Franco Volpi - Heidegger and Aristotle

Translated by Pete Ferreira


99


As to the meaning of substance, the meaning traditionally considered as fundamental and also regarded as so by Brentano, it can be assumed that Heidegger convinces himself right away of its inadequacy to enact the fundamental meaning of being, given that, beyond giving an account of all of its senses, he restricts them to the metaphysical-scholastic horizon of presence and of θεωρία. Here, against the reduction of ontology to ousiology, Heidegger notes: "Already in the Middle Ages, on the basis of the above sentence from the beginning of Met. Θ 1, it was concluded that the first guiding fundamental meaning of being in general–for the four ways together as well. not only for the one and its multiplicity–was οὐσία, which is usually translated as 'substance.' As if being possible and actual and true also had to be led back to being in the sense of substance. They were even more inclined to conclude this in the nineteenth century (especially Brentano), since in the meantime, being, being possible, and being actual had come to be perceived as categories. Hence it is a generally accepted opinion that the Aristotelian doctrine of being is a 'substance doctrine.' This is an error, in part resulting from the inadequate interpretation of the πολλαχῶς; more precisely: it was overlooked that only a question is here first of all being prepared. (W. Jaeger's reconstruction of Aristotle is built upon the basis of this fundamental error.)"48


As for the meaning of being as truth, as we have seen in the 1920s, Heidegger thoroughly validated the ontological scope, returning to it several times on the problem and the discussion of it given by Aristotle. We have seen then how Heidegger distinguished truth, as the character of the happening of being itself, from the being-true that distinguishes the discovering attitude of being-there when it is co-originator in relation to the entity that manifests.
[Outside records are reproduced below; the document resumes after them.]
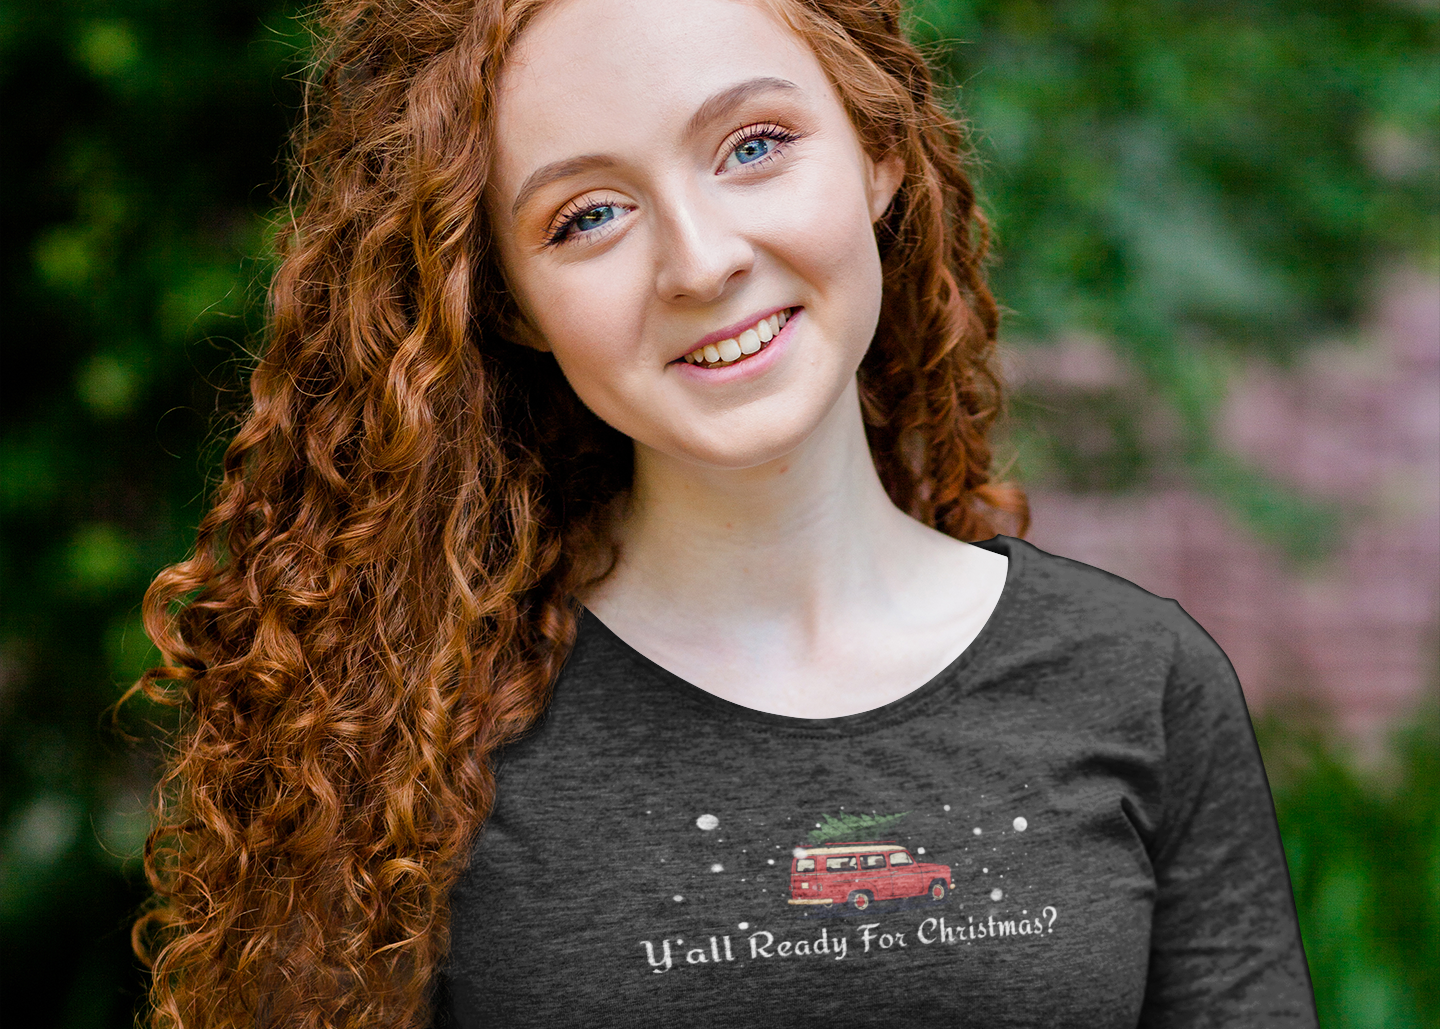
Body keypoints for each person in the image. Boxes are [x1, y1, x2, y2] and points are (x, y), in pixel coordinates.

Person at [130, 0, 1318, 1026]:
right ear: (510, 305)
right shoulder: (396, 745)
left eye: (754, 146)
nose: (700, 263)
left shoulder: (1139, 683)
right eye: (587, 216)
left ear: (879, 153)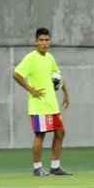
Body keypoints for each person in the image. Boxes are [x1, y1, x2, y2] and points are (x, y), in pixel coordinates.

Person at [11, 27, 72, 177]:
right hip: (38, 105)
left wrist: (66, 93)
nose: (44, 43)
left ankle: (55, 167)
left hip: (52, 104)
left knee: (60, 132)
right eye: (41, 40)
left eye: (46, 40)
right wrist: (31, 89)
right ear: (36, 42)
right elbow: (16, 74)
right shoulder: (31, 58)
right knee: (40, 135)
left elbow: (57, 76)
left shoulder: (50, 58)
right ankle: (37, 168)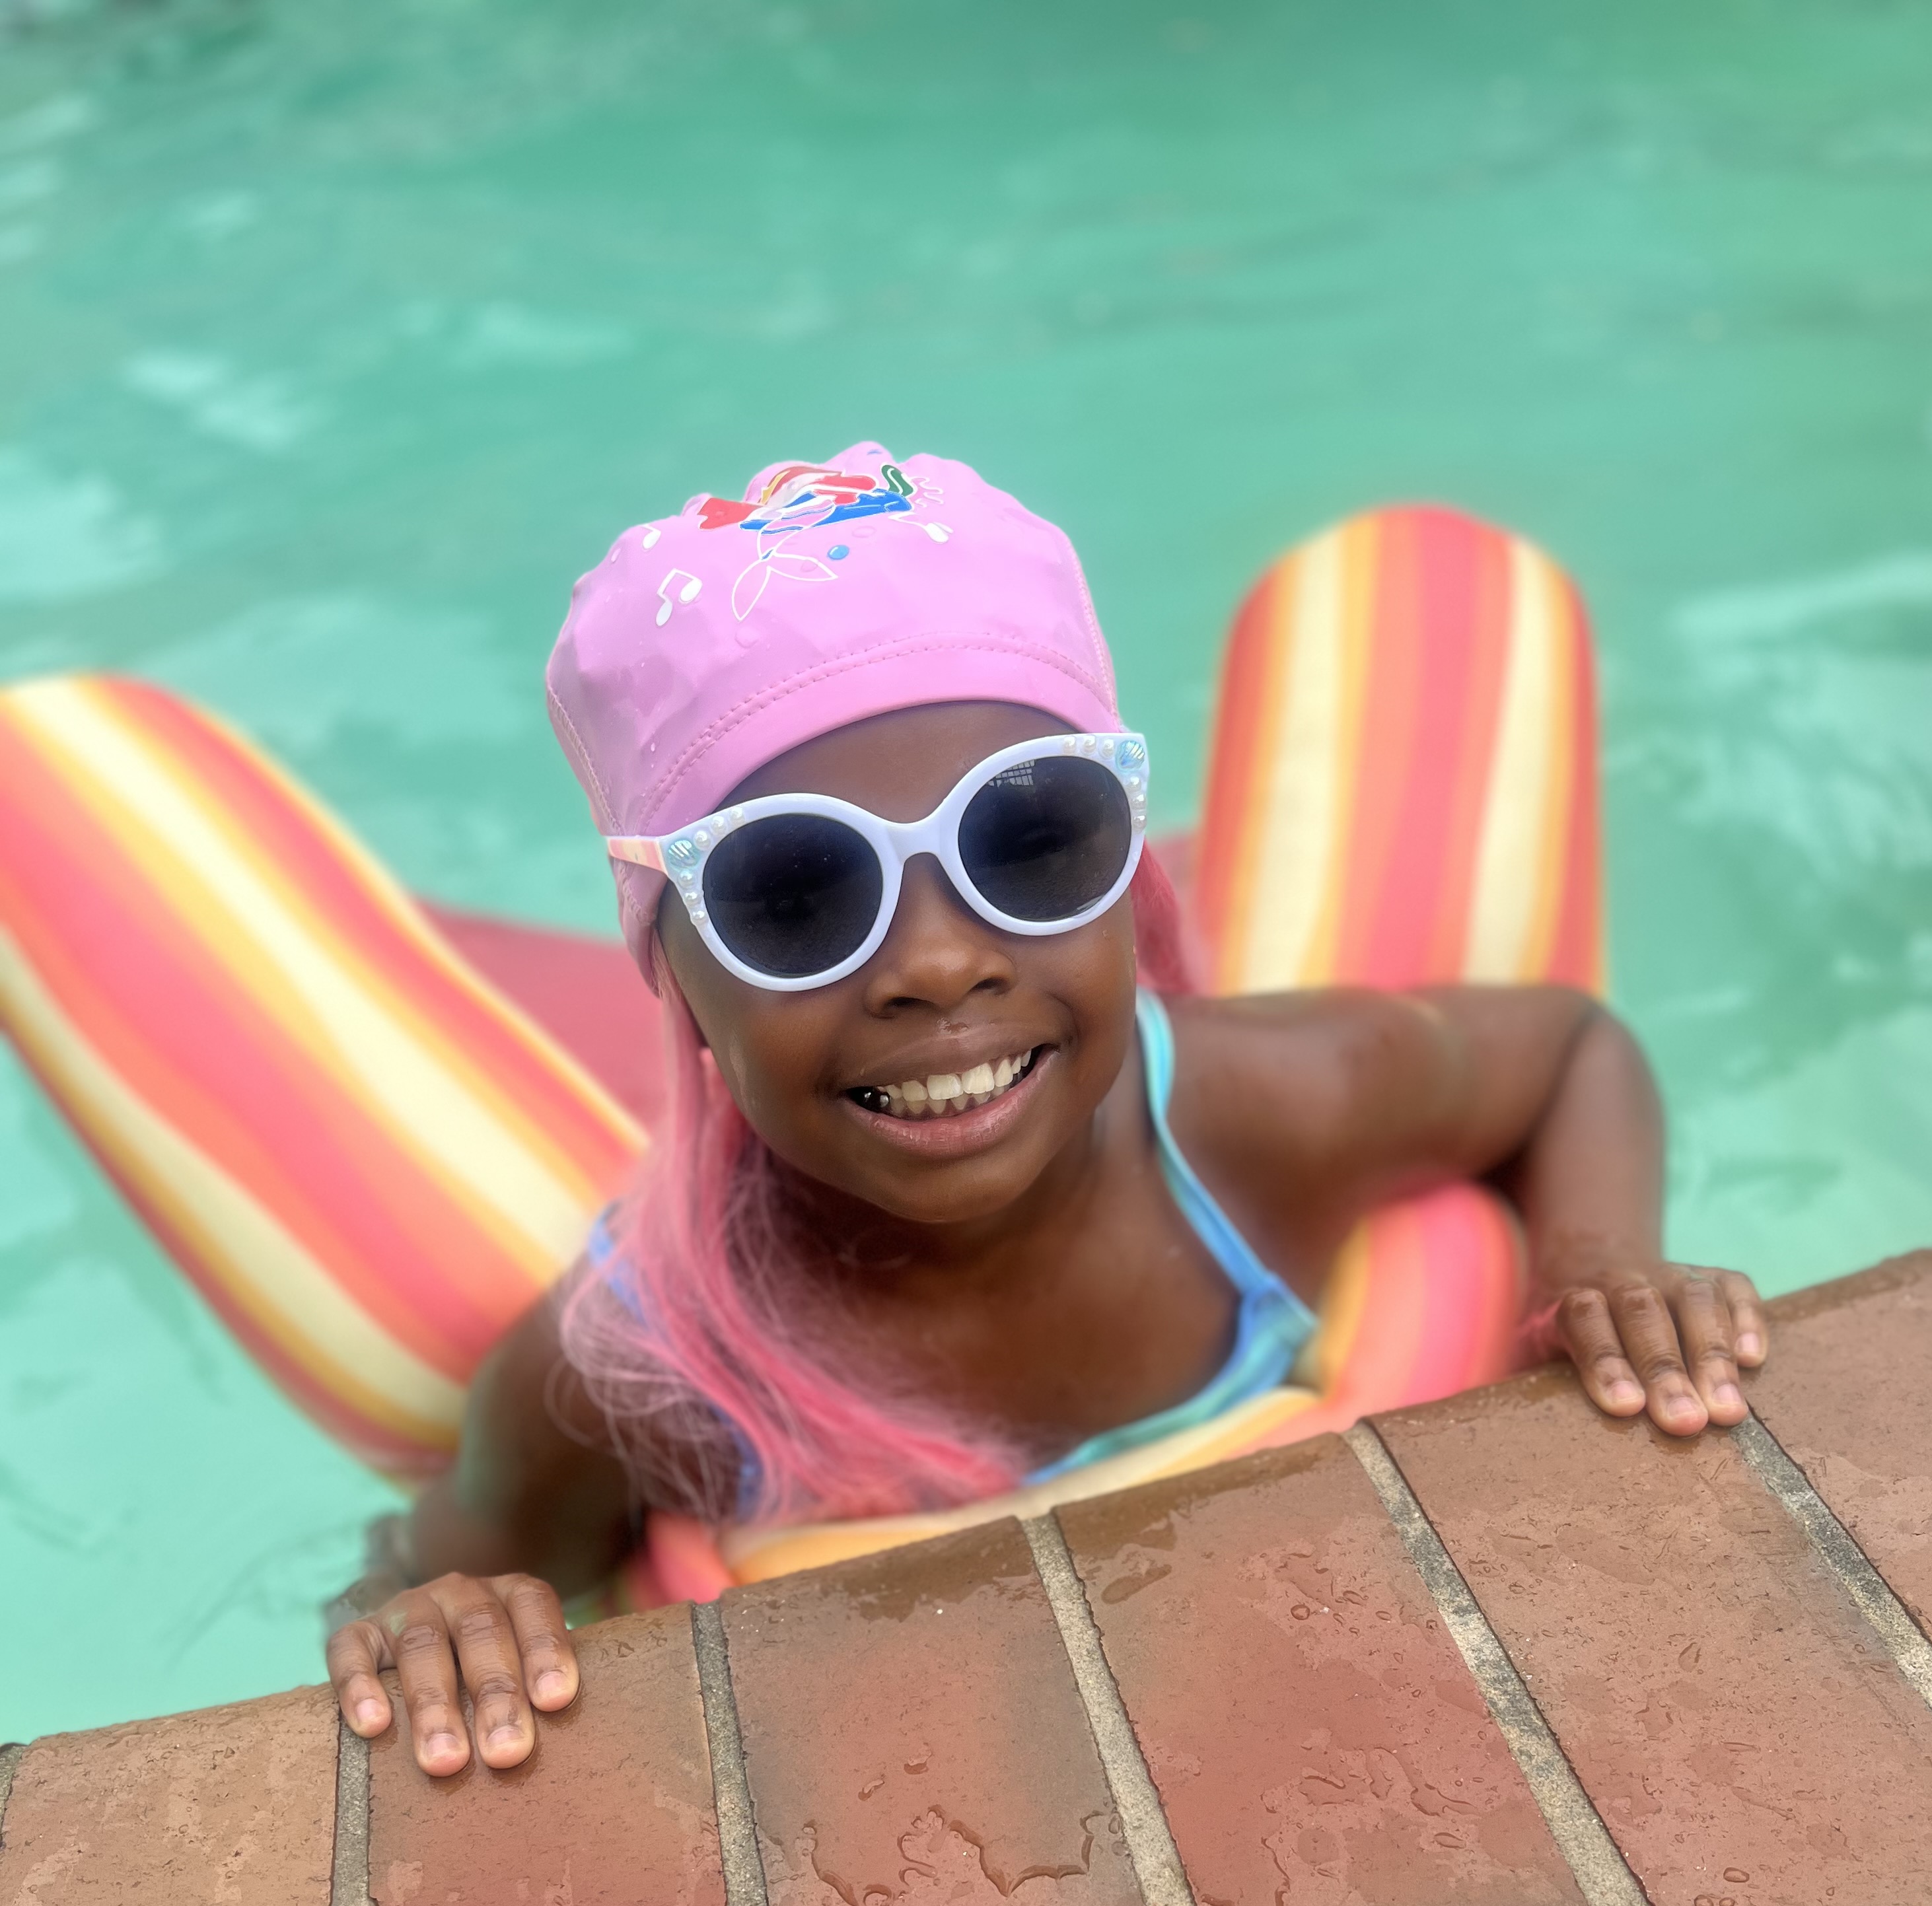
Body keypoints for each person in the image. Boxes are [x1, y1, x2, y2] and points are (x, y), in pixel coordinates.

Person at [326, 447, 1766, 1777]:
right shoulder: (642, 1374)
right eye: (794, 891)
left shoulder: (1259, 1122)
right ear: (680, 983)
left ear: (1129, 877)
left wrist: (1595, 1267)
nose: (940, 961)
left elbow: (1571, 1052)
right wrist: (430, 1616)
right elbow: (430, 1572)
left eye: (1028, 837)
We have seen as well how through this interpretation Heidegger develops his conviction that the Greek understanding of being was closely linked to the idea of constant presence (which would have prevented the explicit thematization of the whole temporal extent of being).

Here, finally, in 1931's lecture course, Heidegger achieves the breakthrough which – together with his thorough confrontation with the Presocratics, Nietzsche and Hölderlin, and along with reading of Ernst Jünger – profoundly affects the development of his philosophical perspective and his critical-assimilative disposition towards Aristotle: we mean the discovery, or better, the emergence in a decisive way of the meaning of being as ἐνέργεια, which not only provides Heidegger with a decisive means to understand the unity of being, but also refers to that un-thought of metaphysics, that precedes and conditions it as a remote possibility; it is the source meaning, the total and originary meaning of being as φύσις.49


48 GA 33, 45-46. [Aristotle's Metaphysics Theta 1-3 On the Essence and Actuality of Force, 37.]

49 An initial discussion of the Aristotelian concept of φύσις, that preludes the theses revealed in the celebrated 1939 essay (1958), is located at the beginning of the winter semester course 1929/30 in the context of a discussion of the meaning of the term meta-physics (GA 29/30 [The Fundamental Concepts of Metaphysics.], § 8 d). The importance of Aristotle in Heidegger's way of thinking has been highlighted in numerous studies from Thomas Sheehan, in particular in "On the Way to Ereignis: Heidegger’s Interpretation of Φύσις", in Continental Philosophy in America, ed. by H. J. Silverman, J. Sallis, Th. M. Seebohm, Duquesne University Press, Pittsburg 1983, pp. 131-164.